When Bob and Thad were gone, Saint Jimmy and his mother, discussing the matter, were forced to agree with the Pardners. It certainly did look bad. In fact it looked so bad that Saint Jimmy was not at all happy under the burden of the responsibility which the old prospectors had shifted from their own shoulders to his. He foresaw that it would not be easy to tell this young woman whom he had educated, and whose fine, sensitive pride he knew so well, this story that he had just heard from her two foster fathers.
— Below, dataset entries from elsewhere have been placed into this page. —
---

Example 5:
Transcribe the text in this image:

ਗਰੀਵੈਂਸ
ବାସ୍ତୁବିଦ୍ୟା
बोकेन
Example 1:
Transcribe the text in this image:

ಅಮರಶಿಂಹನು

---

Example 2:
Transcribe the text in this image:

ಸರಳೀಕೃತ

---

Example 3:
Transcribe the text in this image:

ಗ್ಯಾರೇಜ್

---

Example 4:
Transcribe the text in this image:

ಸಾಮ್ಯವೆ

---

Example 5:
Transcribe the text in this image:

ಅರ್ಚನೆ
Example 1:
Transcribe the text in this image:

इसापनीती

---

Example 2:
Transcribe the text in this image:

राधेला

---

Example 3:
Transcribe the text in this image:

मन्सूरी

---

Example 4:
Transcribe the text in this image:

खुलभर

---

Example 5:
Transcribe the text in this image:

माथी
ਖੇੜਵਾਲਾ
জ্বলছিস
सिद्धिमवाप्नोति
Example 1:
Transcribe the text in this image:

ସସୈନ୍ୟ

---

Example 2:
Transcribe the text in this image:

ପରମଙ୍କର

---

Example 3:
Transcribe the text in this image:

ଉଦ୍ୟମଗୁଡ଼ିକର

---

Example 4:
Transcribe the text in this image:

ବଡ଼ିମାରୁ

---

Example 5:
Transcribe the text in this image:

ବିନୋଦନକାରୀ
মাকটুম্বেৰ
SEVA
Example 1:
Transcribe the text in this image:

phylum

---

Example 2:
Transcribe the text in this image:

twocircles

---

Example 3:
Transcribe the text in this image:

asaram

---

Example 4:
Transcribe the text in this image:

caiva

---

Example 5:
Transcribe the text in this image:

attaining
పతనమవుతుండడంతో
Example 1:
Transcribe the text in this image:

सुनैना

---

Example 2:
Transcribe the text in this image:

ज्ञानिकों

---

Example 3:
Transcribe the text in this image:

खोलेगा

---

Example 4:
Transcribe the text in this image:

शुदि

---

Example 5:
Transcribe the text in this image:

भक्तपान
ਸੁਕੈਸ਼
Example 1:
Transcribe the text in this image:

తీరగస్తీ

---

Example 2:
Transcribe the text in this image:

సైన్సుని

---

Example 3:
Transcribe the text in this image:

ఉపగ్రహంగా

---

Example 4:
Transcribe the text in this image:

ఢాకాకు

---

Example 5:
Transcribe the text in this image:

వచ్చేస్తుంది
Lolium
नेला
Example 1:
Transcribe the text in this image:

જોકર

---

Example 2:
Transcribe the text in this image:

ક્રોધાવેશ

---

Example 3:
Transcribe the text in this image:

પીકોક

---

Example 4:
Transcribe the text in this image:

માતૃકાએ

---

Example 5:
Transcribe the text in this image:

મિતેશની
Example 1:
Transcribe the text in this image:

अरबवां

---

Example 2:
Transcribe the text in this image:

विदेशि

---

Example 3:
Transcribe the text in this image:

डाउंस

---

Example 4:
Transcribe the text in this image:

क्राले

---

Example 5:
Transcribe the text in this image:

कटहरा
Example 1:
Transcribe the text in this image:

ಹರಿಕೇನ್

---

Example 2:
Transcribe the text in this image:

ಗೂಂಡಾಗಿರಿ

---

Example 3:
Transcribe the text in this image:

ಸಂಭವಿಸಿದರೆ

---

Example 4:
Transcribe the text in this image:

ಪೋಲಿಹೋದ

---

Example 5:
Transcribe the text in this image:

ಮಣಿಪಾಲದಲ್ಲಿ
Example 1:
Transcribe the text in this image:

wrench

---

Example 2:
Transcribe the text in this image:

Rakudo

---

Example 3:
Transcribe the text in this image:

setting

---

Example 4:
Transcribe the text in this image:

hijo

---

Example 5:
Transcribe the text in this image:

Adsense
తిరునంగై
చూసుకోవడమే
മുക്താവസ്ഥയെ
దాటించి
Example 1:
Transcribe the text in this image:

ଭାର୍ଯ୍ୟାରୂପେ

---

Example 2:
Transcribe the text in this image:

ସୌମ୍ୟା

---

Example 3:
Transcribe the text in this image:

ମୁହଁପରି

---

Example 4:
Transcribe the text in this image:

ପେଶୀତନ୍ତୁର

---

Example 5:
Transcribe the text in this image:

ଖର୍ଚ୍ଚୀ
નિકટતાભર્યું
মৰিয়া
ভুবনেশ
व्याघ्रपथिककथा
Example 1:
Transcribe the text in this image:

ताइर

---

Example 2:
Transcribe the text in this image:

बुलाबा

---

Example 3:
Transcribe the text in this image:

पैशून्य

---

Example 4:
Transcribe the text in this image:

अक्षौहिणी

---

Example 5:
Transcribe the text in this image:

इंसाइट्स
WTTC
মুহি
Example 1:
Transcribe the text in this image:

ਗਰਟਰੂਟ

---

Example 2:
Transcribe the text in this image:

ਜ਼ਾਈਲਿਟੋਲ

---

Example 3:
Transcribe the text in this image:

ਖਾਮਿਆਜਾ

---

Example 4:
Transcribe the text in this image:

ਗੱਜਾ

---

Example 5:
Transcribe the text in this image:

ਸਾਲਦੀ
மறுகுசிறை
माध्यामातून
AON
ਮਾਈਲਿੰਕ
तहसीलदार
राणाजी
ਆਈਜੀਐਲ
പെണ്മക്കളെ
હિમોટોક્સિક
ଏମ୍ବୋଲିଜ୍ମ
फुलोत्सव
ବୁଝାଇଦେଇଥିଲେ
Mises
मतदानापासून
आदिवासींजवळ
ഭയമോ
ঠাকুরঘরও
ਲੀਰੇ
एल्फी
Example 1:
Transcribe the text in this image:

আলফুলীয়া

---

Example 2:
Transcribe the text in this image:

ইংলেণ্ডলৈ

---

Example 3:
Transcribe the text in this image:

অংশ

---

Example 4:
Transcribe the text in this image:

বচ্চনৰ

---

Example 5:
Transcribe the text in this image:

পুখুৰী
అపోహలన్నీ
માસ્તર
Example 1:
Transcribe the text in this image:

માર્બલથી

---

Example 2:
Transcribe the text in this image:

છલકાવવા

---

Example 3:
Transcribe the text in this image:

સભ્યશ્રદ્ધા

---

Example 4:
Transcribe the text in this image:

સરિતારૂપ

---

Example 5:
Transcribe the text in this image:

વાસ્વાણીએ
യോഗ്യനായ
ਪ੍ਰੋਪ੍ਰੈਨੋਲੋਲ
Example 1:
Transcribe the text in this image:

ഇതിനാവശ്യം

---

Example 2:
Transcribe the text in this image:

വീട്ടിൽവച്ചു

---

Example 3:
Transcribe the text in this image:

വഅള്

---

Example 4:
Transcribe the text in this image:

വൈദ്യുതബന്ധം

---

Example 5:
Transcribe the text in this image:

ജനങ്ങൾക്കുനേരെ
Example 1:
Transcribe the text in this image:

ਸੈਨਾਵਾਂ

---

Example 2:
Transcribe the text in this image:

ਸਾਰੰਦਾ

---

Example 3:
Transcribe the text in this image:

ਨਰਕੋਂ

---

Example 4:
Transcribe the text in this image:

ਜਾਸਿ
When Marta stopped at the Burtons’ on her way home from Oracle, later in the day, neither Saint Jimmy nor his mother mentioned the Pardners’ visit, and there seemed to be no opportunity for the girl’s teacher to tell her the story he was so sure she should know. Some other time, he told himself, it would be easier, perhaps.
While the Pardners’ daughter was riding home from the Burtons’ that afternoon, and the Pardners were at work in their little mine, Natachee the Indian stood on a point of rock, high on the mountain side—so high that he could look beyond the Cañon of Gold and afar off, over the brown desert that, from the foothills of the Catalinas, stretches away, weary mile after weary mile, until, in the shadowy blue distance, it is lost in the sky.
To those of us who are accustomed to the present-day Indian in his white man’s garb, doing the white man’s work on the white man’s roads and ranches, Natachee would have aroused peculiar, not to say amusing, interest. From the single feather in the headband which bound his long, raven-black hair to his beaded moccasins, he was dressed in the picturesque costume of his savage fathers. Save for a broad hunting knife, he was armed only with the primitive bow and arrows. He was in the best years of his manhood and his face and bearing would have graced the hero of a Fenimore Cooper Indian tale.
But however much he seemed out of step with the times, that lone figure, standing sentinel-like on the rocky point, fitted his wild surroundings. So, indeed, might one of his ancestors have stood to watch the strange new human life when it first began to move along those trails that, until then, had known only the sandaled and moccasined feet of prehistoric peoples.
An hour passed. The Indian held his place as motionless as the rock against which he leaned, while his somber gaze ranged over those mighty reaches of desert and mountain and sky. High over Rice Peak a golden eagle wheeled on guard before the nest of his royal mate. But Natachee seemed not to see. From a dead oak on Samaniego Ridge a red-tailed hawk screamed his shrill challenge. The Indian apparently did not hear. A company of buzzards circled above a dark object in the wash below the Wheeler Ranch corrals. Natachee gave no heed. A ground squirrel leaped to a near-by rock to sit bolt upright with bright eyes fixed upon the red man, the while he sounded a chirping note of inquiry. But the Indian’s gaze remained steadfastly fixed on that distant landscape where he could see a cloud of dust that was raised by a swiftly moving automobile on the Oracle road. On the Bankhead Highway there were two similar clouds. In the purple haze beyond the point of the Tortollita Mountains, a streamer of smoke marked the position of a Southern Pacific Overland train that was approaching Tucson from the western coast. The face of the red watchman on the mountain side was set stern and grim. In his somber eyes there was a gleam of savage meaning.
The sun was just touching the tops of the Tucson hills when the Indian started and leaned forward with suddenly quickened interest.
No ordinary power of human vision would have noticed that black speck in the vast stretch of country, much less could the ordinary observer have said exactly what it was that had attracted the Indian’s attention. But Natachee saw that the tiny dot, moving so slowly on the old road into the Cañada del Oro, was a man. His interest was excited to an unusual degree because the man was walking, unaccompanied even by a pack burro.
And now the evening wind from the desert, fragrant with the smell of greasewood, mesquite and cat-claw, swept along the mountain side. The Tucson hills were massed dark blue with their outlines sharply cut against the colors of the sunset. Natachee, watching, saw that lone figure on the trail below enter the Cañon of Gold and lose itself in the gathering dusk.